L’analyse que fait l’héroïne de sa propre sculpture fascine par sa justesse technique et son émotion brute. On découvre une femme qui maîtrise parfaitement son art, capable d’innovations révolutionnaires, mais condamnée au silence par une société qui accepte mal la créativité féminine.

Un message universel qui traverse les siècles

Au-delà du cas particulier de Camille Claudel, Olivia Bianchi signe un livre sur la condition des créateurs dans une société marchande. Les questions qu’elle soulève résonnent étrangement avec notre époque : comment protéger les artistes de l’exploitation ? Comment faire reconnaître le génie féminin ? Comment lutter contre l’effacement des femmes dans l’art ?

L’écriture séduit par sa simplicité apparente et sa profonde humanité. Elle évite les pièges du mélodrame pour atteindre une vérité universelle sur la souffrance créatrice. Son roman nous rappelle que derrière chaque œuvre d’art se cache une vie humaine, avec ses joies et ses blessures.

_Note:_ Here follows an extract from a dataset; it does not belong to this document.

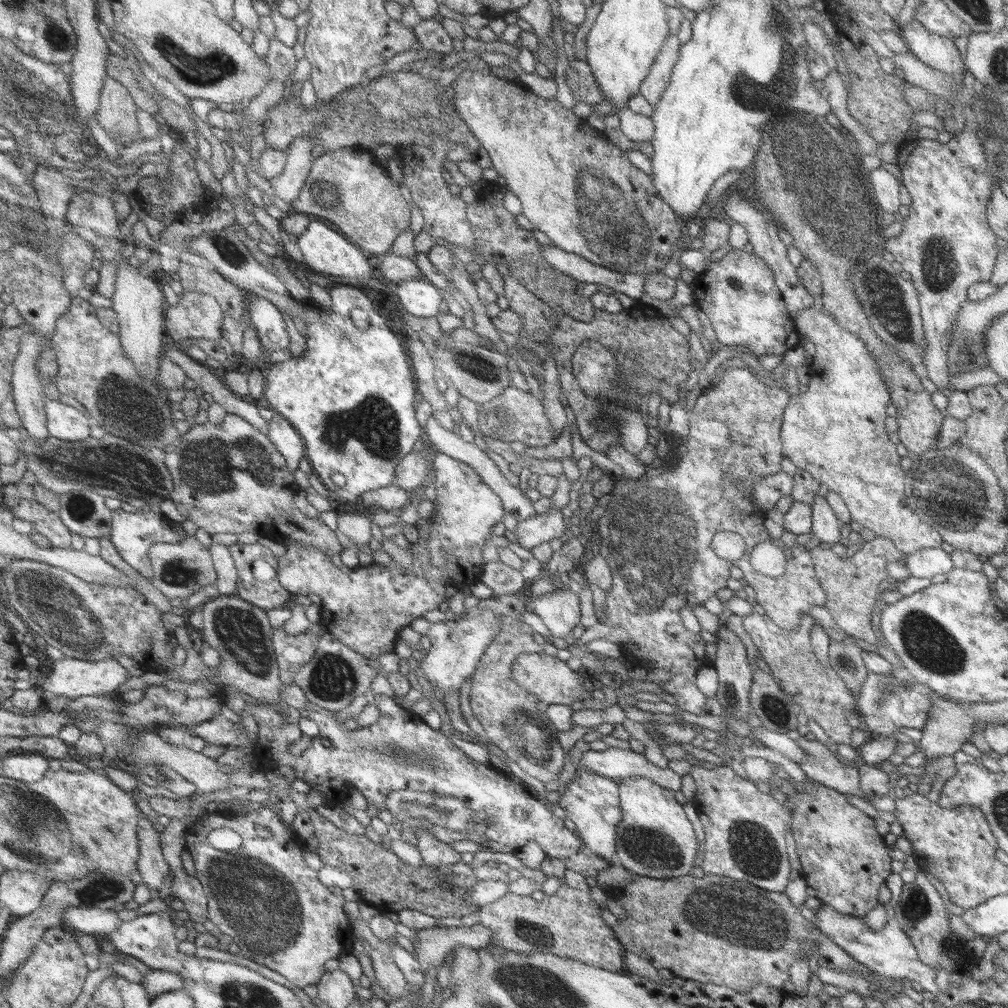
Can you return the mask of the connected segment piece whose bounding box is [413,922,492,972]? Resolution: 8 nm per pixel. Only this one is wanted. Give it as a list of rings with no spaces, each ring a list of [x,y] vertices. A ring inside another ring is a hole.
[[[481,922],[469,927],[446,927],[438,926],[431,929],[418,930],[416,938],[413,940],[416,956],[421,962],[424,971],[440,968],[446,957],[454,953],[458,946],[470,946],[470,948],[481,949],[492,940],[492,929],[487,929]]]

La fin du livre, d’une sobriété bouleversante, transforme l’art en monument funéraire : “Privée de sépulture, il reste de Camille Claudel que ses sculptures. Elles ont valeur de recueillement pour chaque visiteur”. Ces mots offrent une forme de rédemption à cette vie brisée. Si l’histoire a fait disparaître la femme, elle ne pourra jamais détruire l’artiste.

Avec ce livre généreux et émouvant, Olivia Bianchi réussit le pari audacieux de ressusciter Camille Claudel. Elle nous rend une femme dans toute sa complexité, avec ses failles et sa grandeur. Un roman indispensable pour comprendre ce que la société peut faire subir à celles qui osent créer différemment.